Army Needs More Money To Refit Strykers

Posted 2014-10-13 13:27 by

Army Needs More Money To Refit Strykers

The Stryker Fighting Vehicles were billed as the wave of the future in land warfare when they started coming off the General Dynamics assembly lines in the early 2000s, but then Iraq, Afghanistan and sequestration happened.

The improvised explosive devices in Iraq and Afghanistan took a toll on the flat-bottom, eight-wheeled vehicles, forcing the Army to go to a “double V-Hull (DVH)” refit to mitigate the devastating effects of the  roadside bombs.

In 2009, the toll was heaviest on the 5th Stryker Brigade, 2nd Infantry Division. In its year-long deployment, the 5thStryker Brigade suffered 37 killed and 238 wounded.

The Army had hopes of putting DVH refits on all vehicles in its eight active-duty and one National Guard Stryker brigades, but that plan has been on hold since the cost-cutting Congressional sequester process went into effect last year.

Currently, the Army has funding to refit two Stryker brigades and hopes to complete DVH refits on a third brigade in 2016.

“This is purely a money issue” that has slowed the transition to double V-hulls, said Dan Goure, a military analyst with the Lexington Institute. “This is a great vehicle that has proven itself repeatedly. If the Army had the money, there’s no question about it, they’d do all nine brigades,” Goure said.

The versatility and deployability of the Stykers will be a featured topic at an Institute of Land Warfare forum next week at the Association of the U.S. Army’s 2014 Meeting and Exposition at the Walter E. Washington convention center in Washington, D.C.

In recent months, Strykers have deployed to widely-separated regions, from Lithuania in eastern Europe to the eastern end of the island of Java in Indonesia.

Army Col.
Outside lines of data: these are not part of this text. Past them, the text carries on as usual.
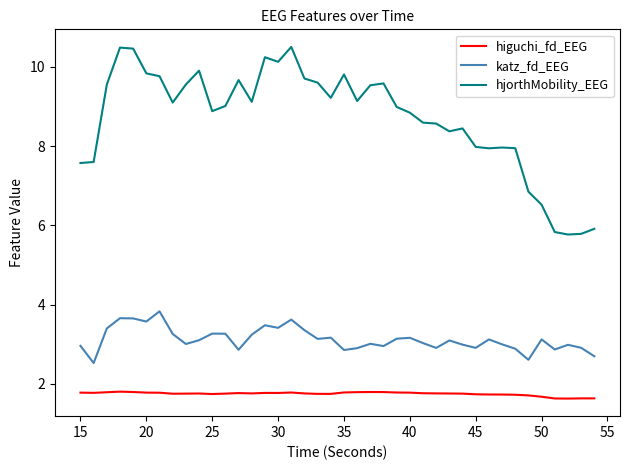

True or false: higuchi_fd_EEG and hjorthMobility_EEG intersect in this chart.

False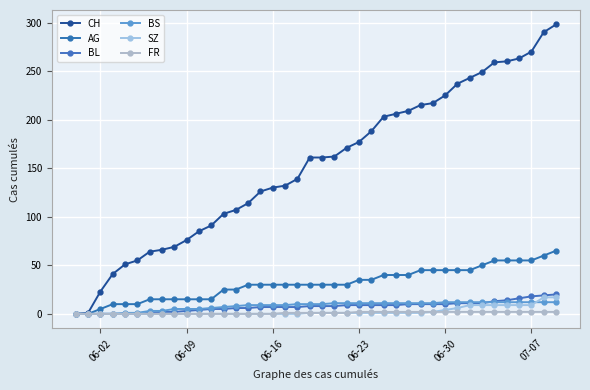

True or false: FR and BS intersect in this chart.

False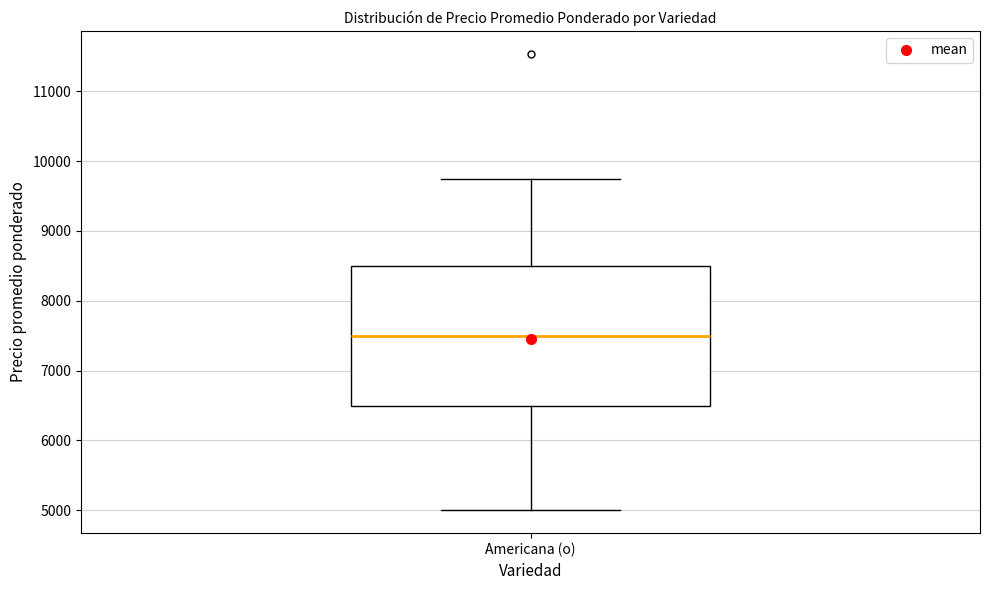

Transcribe this box plot: give where the median line is, the range the box spans, and where the two whiskers end, as read against the y-axis. The values are not printed on the chart, so give them approximately, as read against the axis.

median 7500, box 6500 to 8500, whiskers 5000 to 9800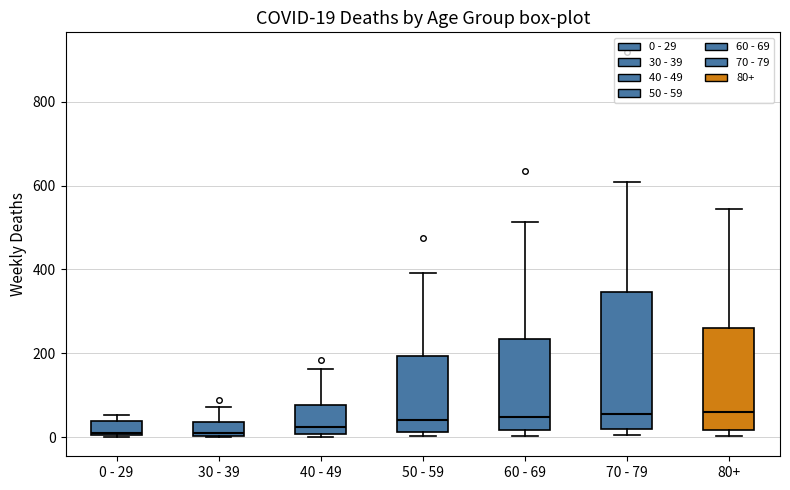

Which box is the tallest, from its lower edge to its upper edge?

70 - 79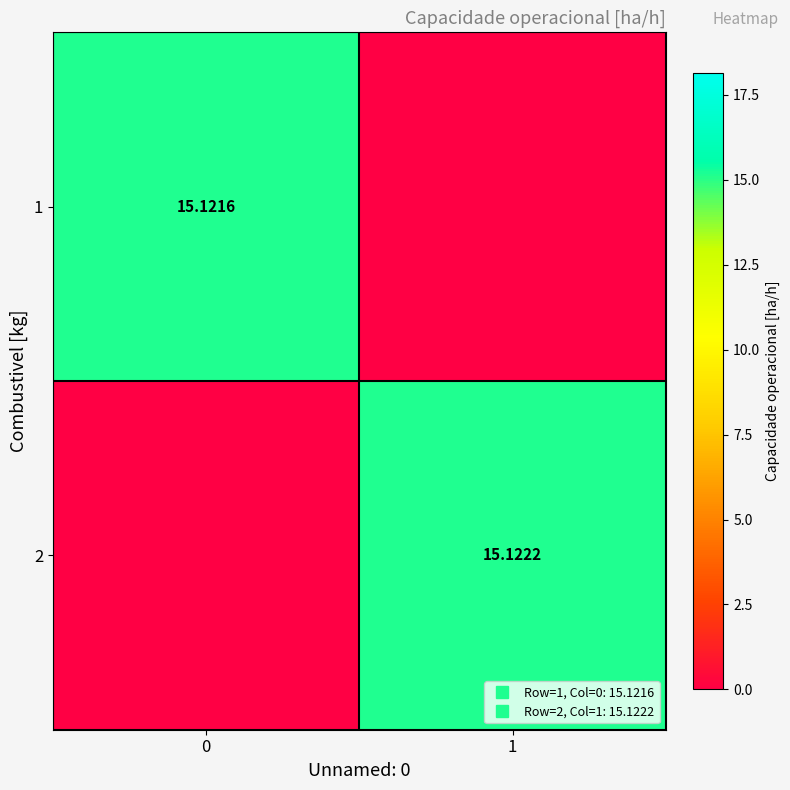

At how many categories does at least one series exceed 6?

2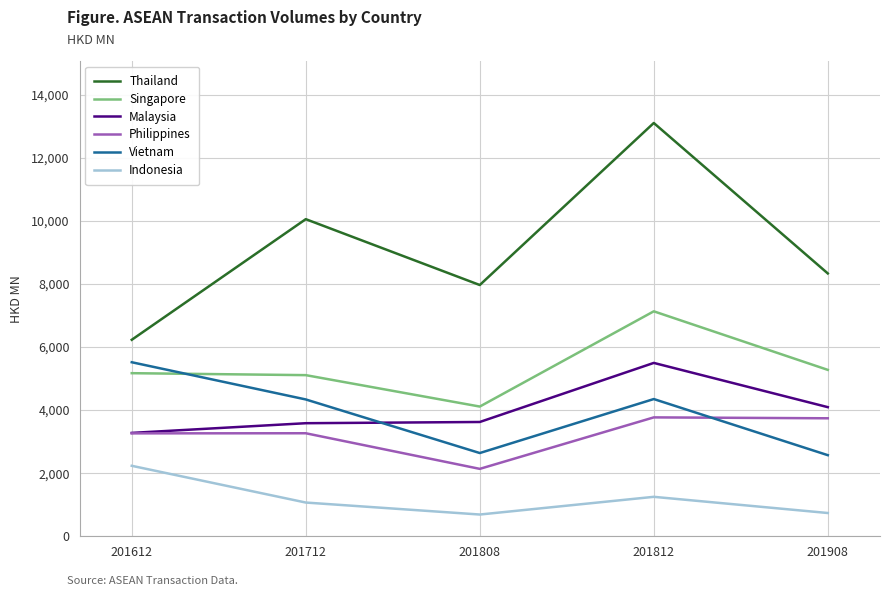

What is the sum of the Indonesia values at 201712 and 201908?

1806.9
Louis A. Zeisman, commander of the 2nd Stryker Brigade Combat Team, will participate in the AUSA forum via Skype from Java to promote the Strykers’ role in the “Pacific Pathways” concept having Army units essentially forward-based in the region on rotational joint training exercises.

About 800 troops from the 2nd Stryker Brigade Combat Team out of Joint Base Lewis-McChord, Washington, and their 20-ton vehicles were currently in Java for Operation Garuda with Indonesian forces. Last month the 2nd SBCT was in Malaysia for Keris Strike training exercises and later this month they will be in Japan for exercise Orient Shield.